La Picara is one of the few Spanish restaurants that isn’t quite a fancy tapas bar nor a mega-traditional casa, but they manage to pull off their in-betweenness with well-thought out twists on classics. Their paella—dubbed “Thug Paellas” on their menu, we kid you not—are as irreverent as they ingenious: think Paella Negra (P940) with clams and lapu-lapu in salsa verde, Fideua de Cochino (P980) with pork knuckle and braised pork ribs, and—our top pick—the Chili Crab Paella (P890) with soft-shell crab tempura and tons of crispy socarrat on the bottom.
La Picara is at 2/F One Bonifacio High Street Mall, 28th Street corner 5th Avenue, Bonifacio Global City.
Two words: Paella. Cochinillo. The best of the carbohydrate and protein worlds collide in this modern Spanish joint’s deadly creation. Another one-of-a-kind, why-didn’t-I-think-of-that type dish here is the Paella Pulpo, which comes with a coiled-up tentacle of meaty octopus at the center. Las Flores does not shy away from adding their own twists to classics, as in the addition of katsuobushi flakes in their Paella Negra (squid paella, P795).

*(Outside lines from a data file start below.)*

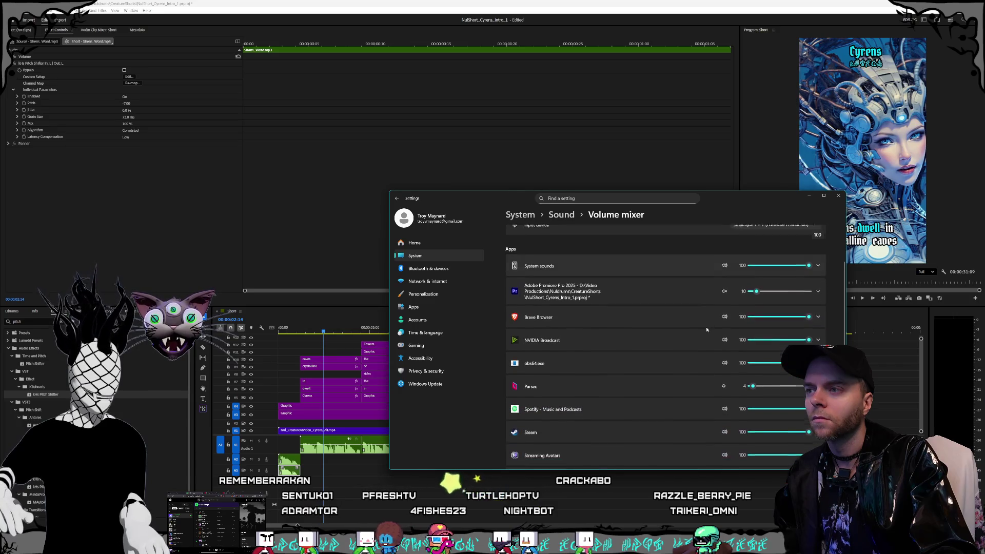
left_click(739, 291)
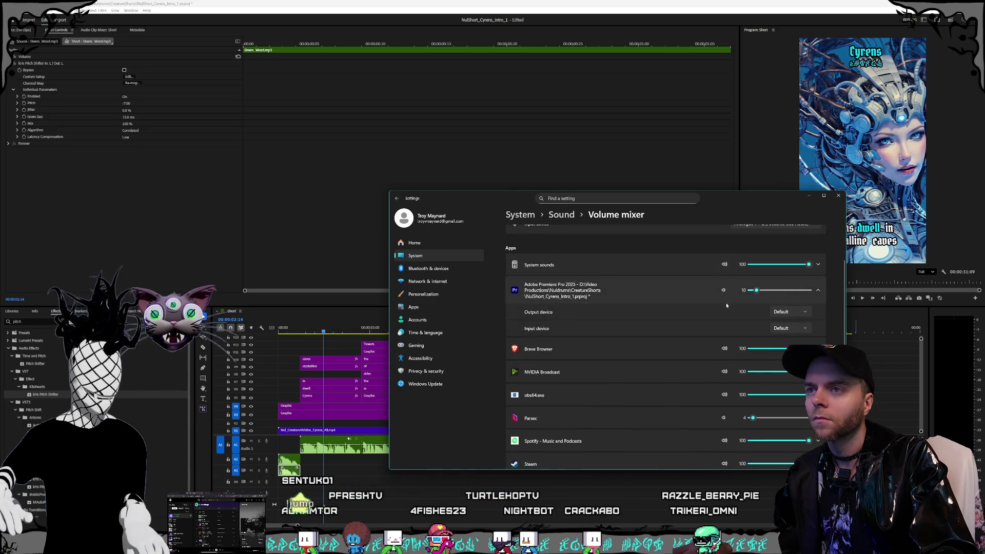
left_click(838, 197)
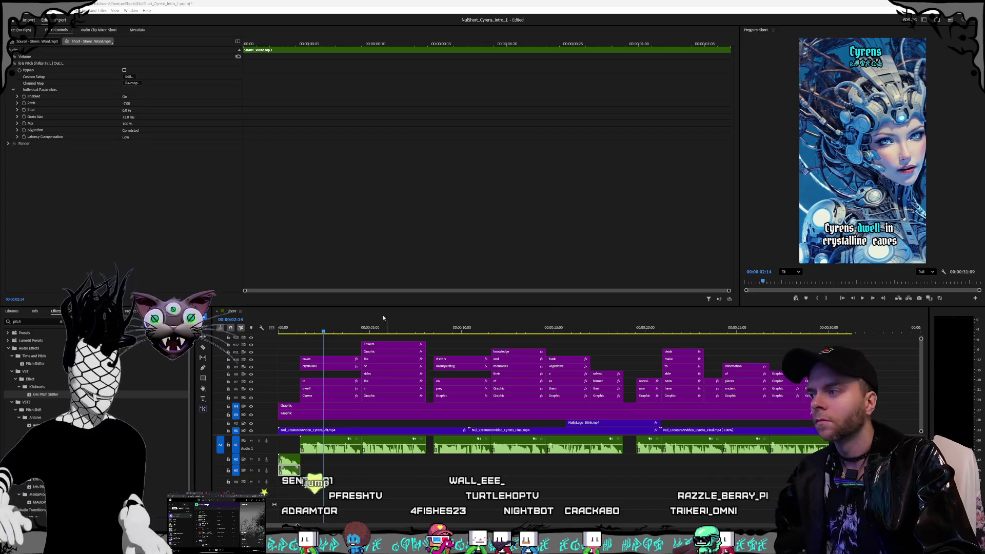
left_click(279, 332)
Play the intro, raise Premiere's Windows mixer level from 10 to 54, and replay from the start.
key("space")
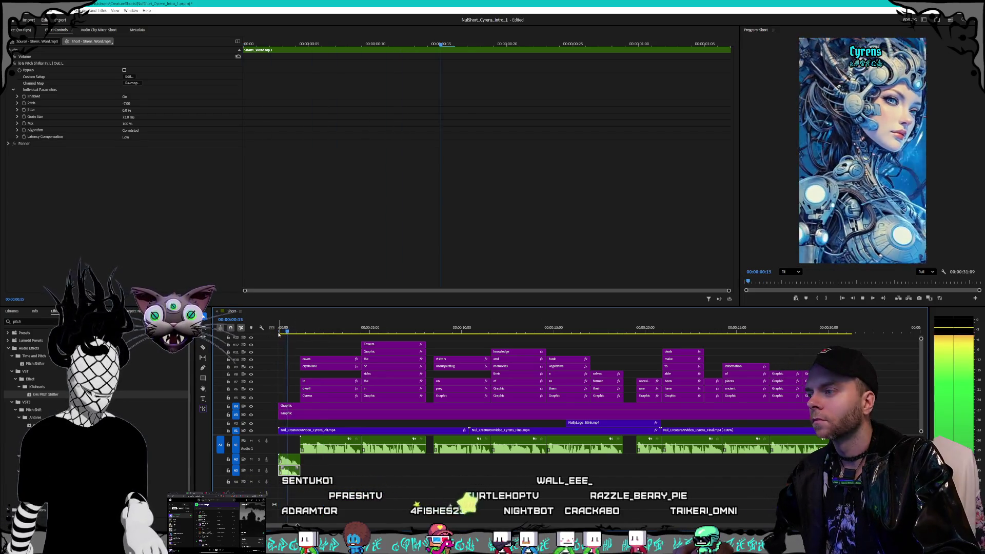
left_click(279, 332)
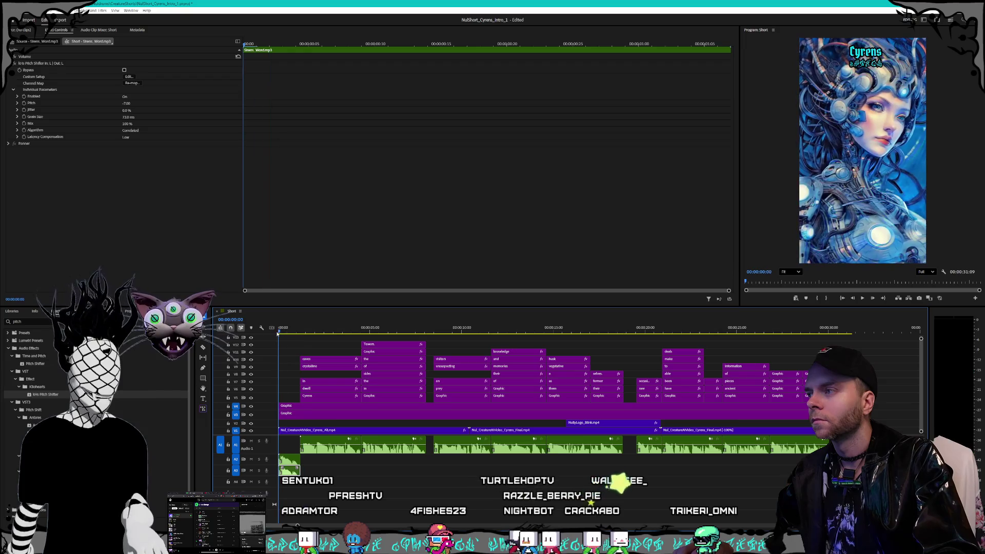
key("space")
key("super+ctrl+v")
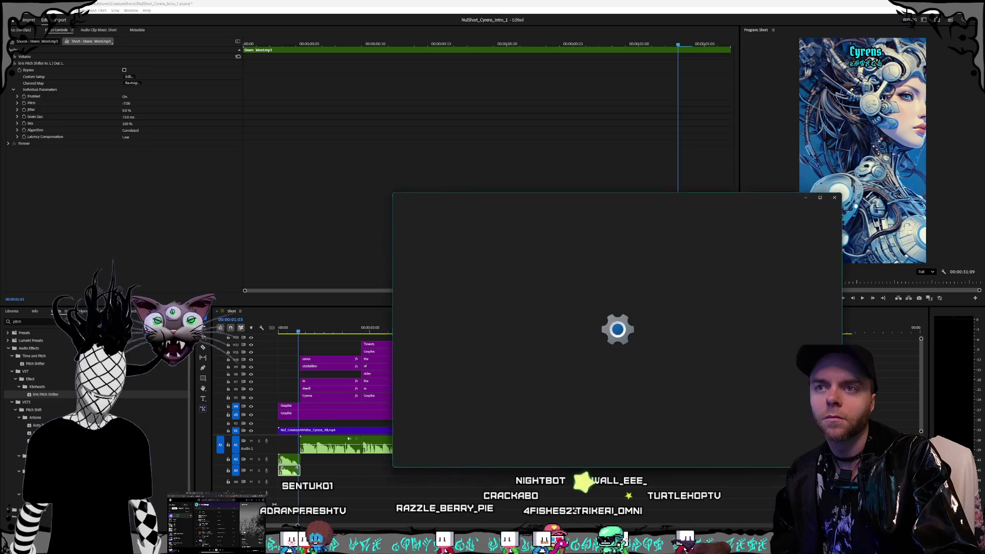
left_click_drag(768, 359, 782, 359)
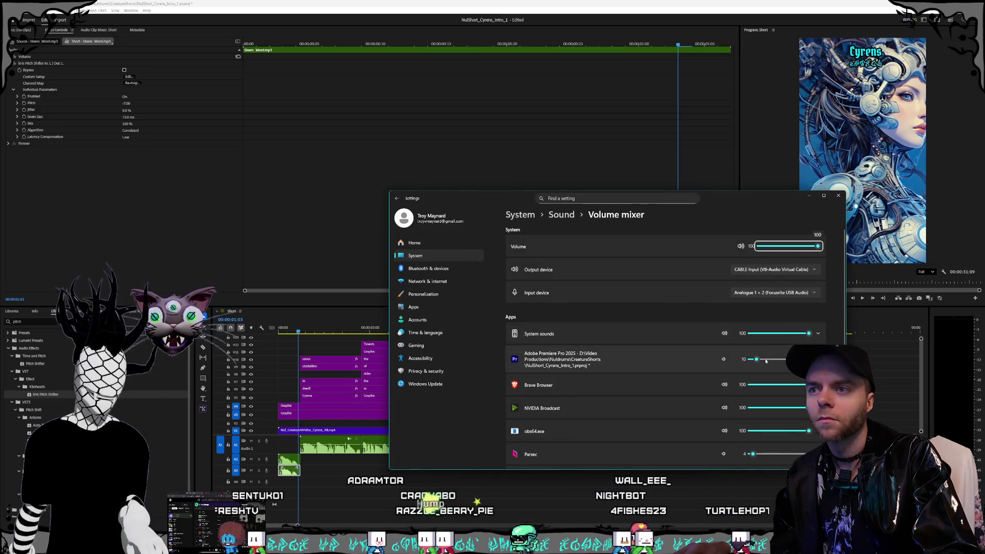
left_click(839, 196)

See a list of Las Flores branches.
Apart from their winning tapas and Slow-Roasted U.S. Beef Belly, this J. Gamboa-helmed, classic Spanish resto offers four kinds of paella that’d make great additions to any lunch or dinner table. A standout from the selection is the Paella Montaña (P1,195), which has an earthy combination of portobello mushrooms, whole roasted garlic, asparagus, and aromatic truffle oil. Those in for a more classic bite would be well to try their signature Paella Cirkulo (P1,195), which has saffron, duck, pork, chorizo, sweet peppers, and asparagus.
Cirkulo is at G/F Milkyway Building, 900 Arnaiz Avenue (Pasay Road) cor. Paseo de Roxas, Makati City.
As one of the oldest Spanish restaurants in Manila, classics reign supreme at Casa Armas. And this extends to their paella selection—there’s Valenciana (P679/small, P1,179/large), Marinara (P759/small, P1,289/large), and Negra (P739/small, P1,229/large), all of which boast well-cooked rice and a distinct layer of socarrat. Vegetarians need not miss out on the paella action here, either, as they offer a Verdura variant (P539/small, P889/large) that highlights the earthiness of veggies.
Casa Armas is at 573 J. Nakpil Street corner J. Bocobo Street, Malate, Manila City.